Which brings me to the clip to the left, of a young man with tousled hair and baggy shorts making an unlikely basket from an airplane. Having first attracted attention for their home videos of unlikely swishes, the trick-shooting cadre of Dude Perfect have been called up to the big leagues. The former roommates from Texas A+M, who describe themselves on their website as “a group of college guys that follow Jesus,” have recently made a slate of television and internet ads for GMC trucks. The clips each follow a similar pattern: the group contemplating an impossible hoop dream, strategizing about the shot (while holding pieces of paper filled with arrows and diagrams—planning!), and then nailing the superhuman J. These are not game-winners (although they are, quite literally, money-makers), but instead, feats of daredevilry. The clips’ immense popularity is almost entirely fueled by debates over whether or not what is occurring on screen is real. Dude Perfect claims they made the crop-duster shot on their second try.
The increasing prominence of these trick videos raises a number of provocative associations and questions. These works contain the central technological dialect coursing through the history of the moving image: the camera’s ability to assist and deceive vision.

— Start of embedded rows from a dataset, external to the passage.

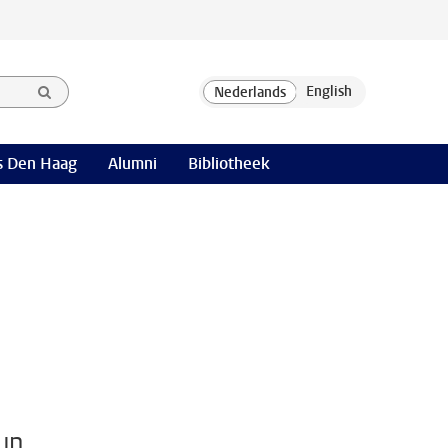
 Den Haag
Alumni
Bibliotheek
un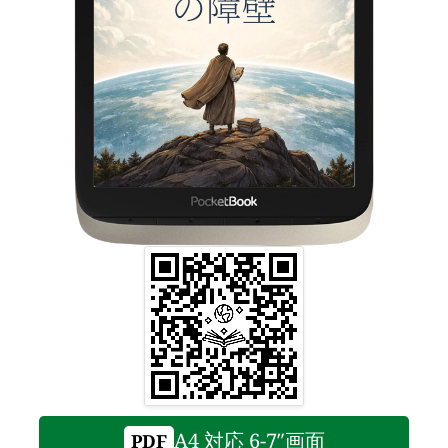
A4 対応 6-7″画面
PDF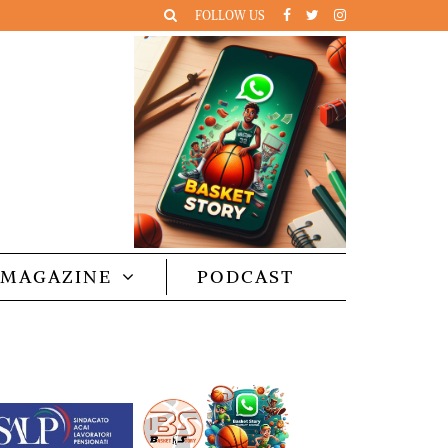
FOLLOW US
MAGAZINE
PODCAST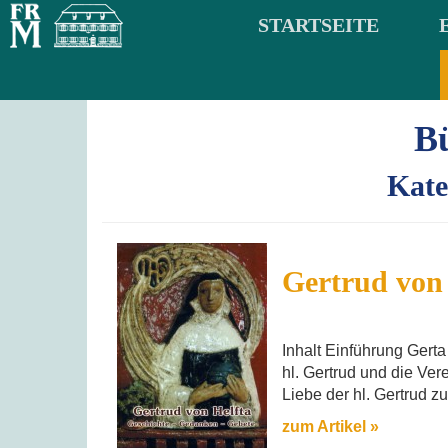
STARTSEITE
B
Kate
Gertrud von 
Inhalt Einführung Gerta
hl. Gertrud und die Ve
Liebe der hl. Gertrud
zum Artikel »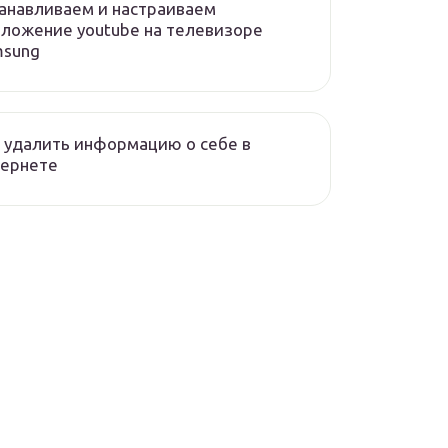
анавливаем и настраиваем
ложение youtube на телевизоре
msung
 удалить информацию о себе в
тернете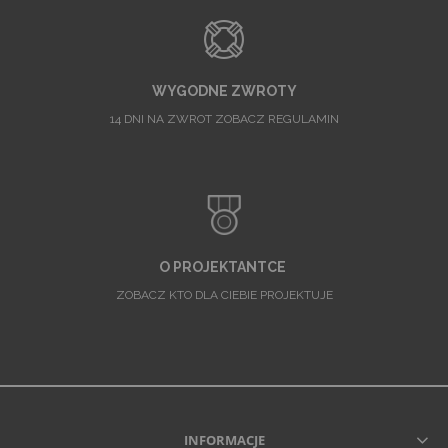
WYGODNE ZWROTY
14 DNI NA ZWROT ZOBACZ REGULAMIN
O PROJEKTANTCE
ZOBACZ KTO DLA CIEBIE PROJEKTUJE
INFORMACJE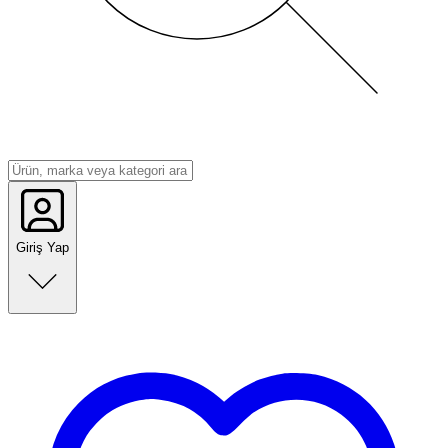
Giriş Yap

Of course, trick photography is as old as cinema—Méliès’ was given the sobriquet “cinemagician” for his ability to manipulate time and space with the camera. These videos also recall the idea of the cinematic apparatus as prosthesis, as in the case of Dziga Vertov’s “kino-eye,” which augments human sight and our ability to understand the formerly unseen workings of the world.
In “The Myth of Total Cinema,” André Bazin prophesized that our collective hunger for a realistic representation of the world would result in the production moving images that were indistinguishable from reality. What these trick videos show, however, is that the technological capacity of today’s digital image-making results not in a re-presentation of the world, but in its re-creation. In these videos, the laws of science are rewritten, and the impossible is perpetually leapfrogged over, with style to spare.
The progenitors of these trick videos are the indie sports releases of the 1980s and 1990s. Motocross, skateboarding, snowboarding, and surfing VHS tapes eschewed narrative—not to mention organized competition—in favor of boundary-busting improvisation and death-defying spectacle, usually funded by whatever sunglasses, bikes, and boards were simultaneously on display. Just as these “extreme” sports made the leap from subculture to mainstream, Dude Perfect’s DIY aesthetic, coupled with their undeniable creativity, has catapulted them to national prominence.
Also worth mentioning is how these superhuman acts are tacitly (in the Hi-Tec clip) or explicitly (by the members of Dude Perfect) conflated with religion, particularly Christianity. American athletes are a religious bunch (it is estimated, for example, that between 35 and 40 percent of pro football players are evangelical Christians), and invoking the lord as a bodily presence on the field of play or in the parlance (“Hail Mary”) of the game are over-familiar endeavors to imbue athletes’ physical successes with patina of the miraculous.
It might be said that in these ads, faith trumps physics, while the stakes—and sales—are raised.